## The problem
Print the listing from its top line through the line containing "nh3n, feb-14: 0.006 -> 0.02", nothing more, and leave out the pictures.

## Data records
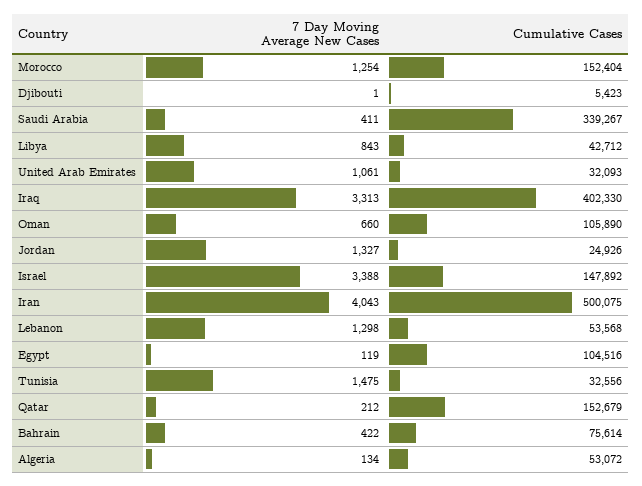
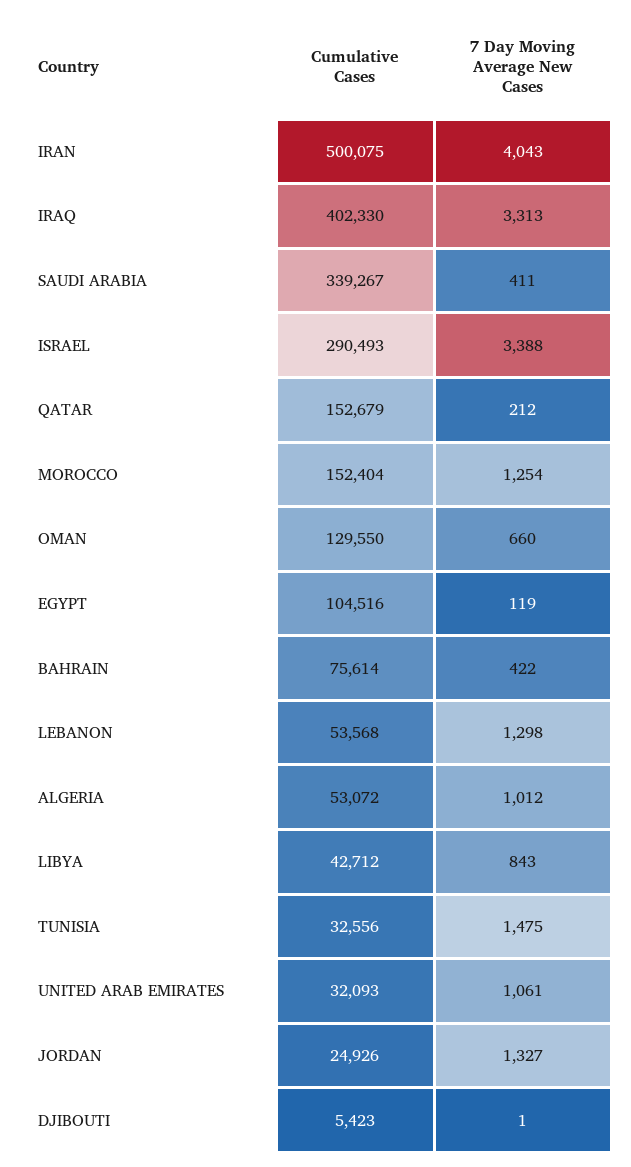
Cumulative Cases, Oman: 105890 -> 129550
Cumulative Cases, Israel: 147892 -> 290493
7 Day Moving Average New Cases, Algeria: 134 -> 1012

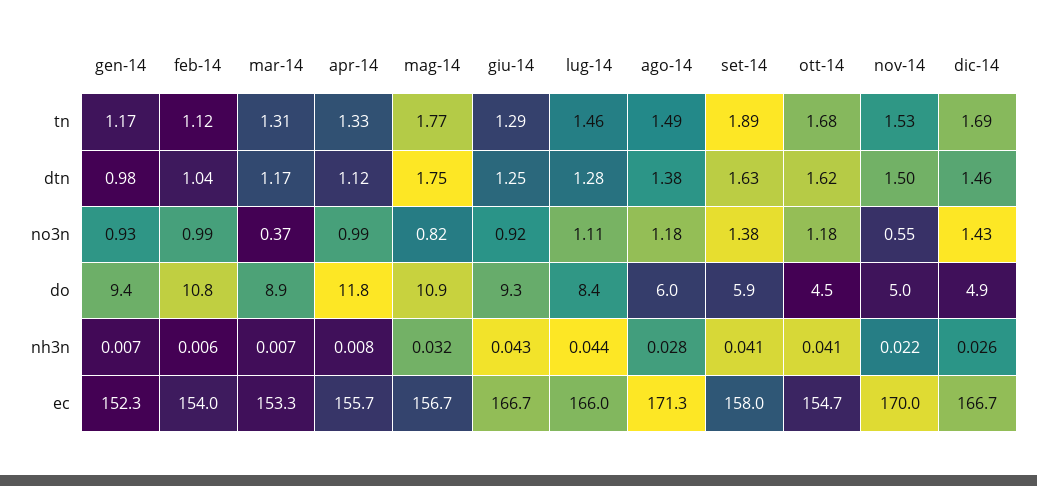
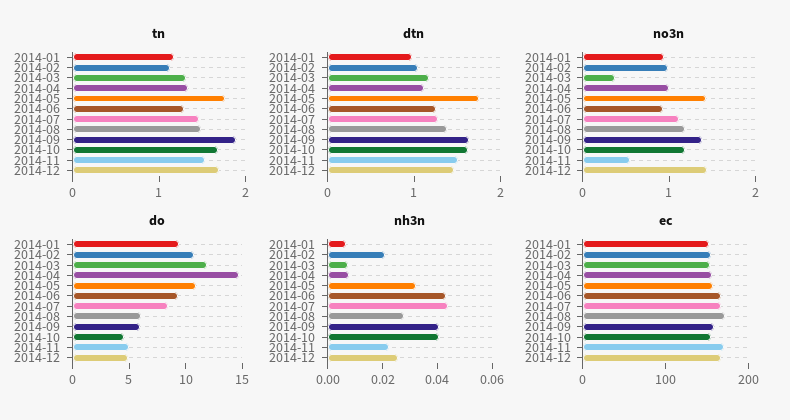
no3n, mag-14: 0.82 -> 1.4
do, mar-14: 8.9 -> 12
do, apr-14: 11.8 -> 15
nh3n, feb-14: 0.006 -> 0.02

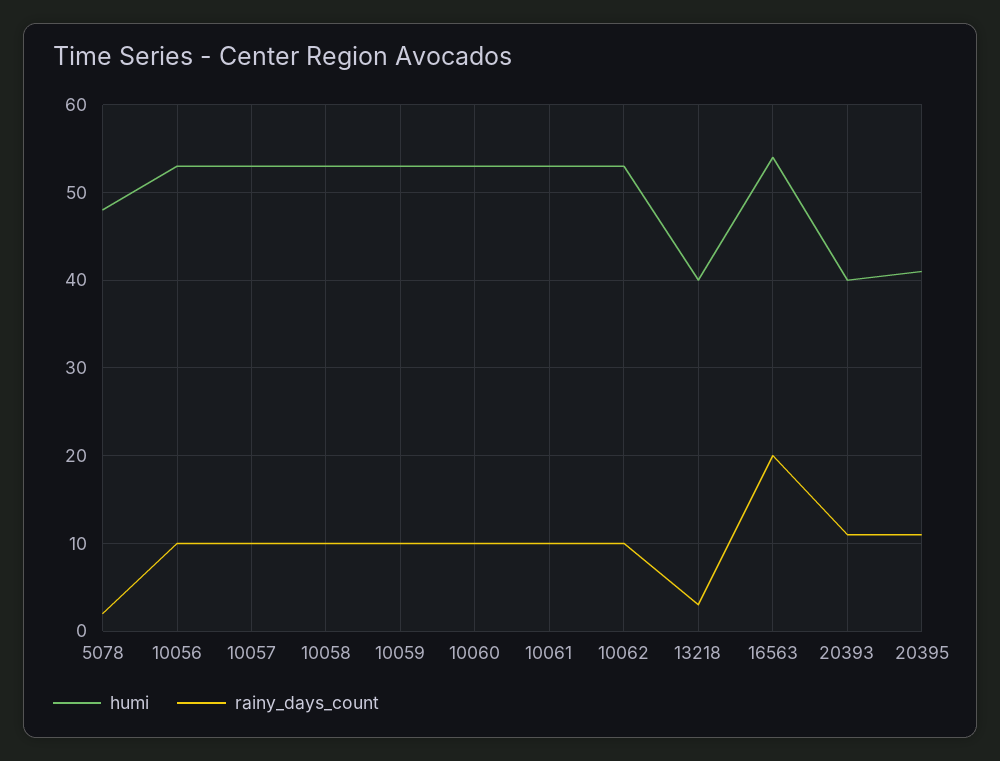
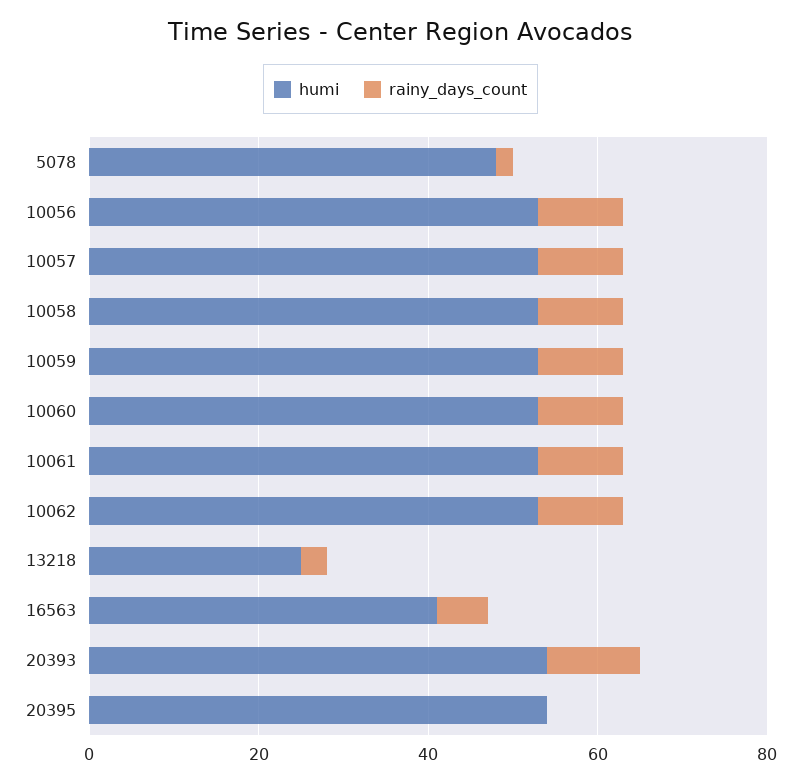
humi, 13218: 40 -> 25
humi, 16563: 54 -> 40
rainy_days_count, 16563: 20 -> 5
humi, 20393: 40 -> 55
humi, 20395: 41 -> 55
rainy_days_count, 20395: 11 -> 0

## Written reply
Cumulative Cases, Oman: 105890 -> 129550
Cumulative Cases, Israel: 147892 -> 290493
7 Day Moving Average New Cases, Algeria: 134 -> 1012

no3n, mag-14: 0.82 -> 1.4
do, mar-14: 8.9 -> 12
do, apr-14: 11.8 -> 15
nh3n, feb-14: 0.006 -> 0.02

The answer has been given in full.